Since I am budget-constrained, I will be solidifying the tape with paper mache or something, then fairing in the shape with joint compound again, and covering that with a layer of fiberglass. I've made some tweaks to the overall shape in hopes of reducing the drag. You can see much more attention has been paid to how I leave the air behind me than how I split it at the front. It's my personal rendition of a LH gravity car:


Randy V

Lifetime Supporter
Looking good!
I saw one of those Car Reality Shows that explained the process behind the construction of a big woofer surround. I found it fascinating that they use a fleece blanket stretched over the framework, then painted the fleece with epoxy resin. Once the resin cured, they finished it with a little bondo where needed. Nice and lightweight. Certainly not structural but maybe what you need?
We must have seen the same episode Randy. I am using a very similar process, except I will apply the body to the buck I create and then lift it off to remove the crap I stuffed underneath to shape it. It is the same process I used with the Mk V and worked out fantastically. Without a budget constraint, I would happily do it all in glass, but resin is expensive and I have every bit of budget already allocated.
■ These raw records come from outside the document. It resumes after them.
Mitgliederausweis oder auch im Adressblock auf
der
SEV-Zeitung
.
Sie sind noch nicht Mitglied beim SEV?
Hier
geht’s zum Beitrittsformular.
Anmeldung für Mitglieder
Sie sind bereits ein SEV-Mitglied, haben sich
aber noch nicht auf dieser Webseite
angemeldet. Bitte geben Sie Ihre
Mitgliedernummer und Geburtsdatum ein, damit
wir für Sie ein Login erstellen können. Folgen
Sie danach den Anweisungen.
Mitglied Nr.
After his rollover last year, I have been putting a new front end on Bill's car (the Mk II) as well. In just two work sessions, we have made MASSIVE progress- old front end removed, new components figured out and fabbed up. Car is back on its wheels and just needs a pair of tie rods and steering arms installed and it'll be back in business again. Some after shots of the Mk II:

Bodywork has begun!

Stretched cotton sheet over steel frame with stringers, paper mache adhesive applied to rigidify it. Once it's dried, some joint compound will be used to adjust the contours and then real fiberglass will be applied to the final shape. Once cured, the body will be removed, the internal buck dismantled, and the body reattached.

Quite pleased with the overall shape so far:

In addition, I'll be dropping of templates for the windscreen and side windows this morning to get them cut out. I have alu sheet for chassis sides as well... This thing is coming together, although the body will take me a bit of time.
First layer of joint compound on. It's a little thick in some places:

The windshield and side window pieces should be picked up today and I hope to get a second layer of compound on too. Fingers crossed I get it where it needs to be by 6/13 (2019 test day #1).

I am very pleased with how the shape is coming together. I will be working very hard to make sure it's symmetric and flowing. Looking forward to the final product!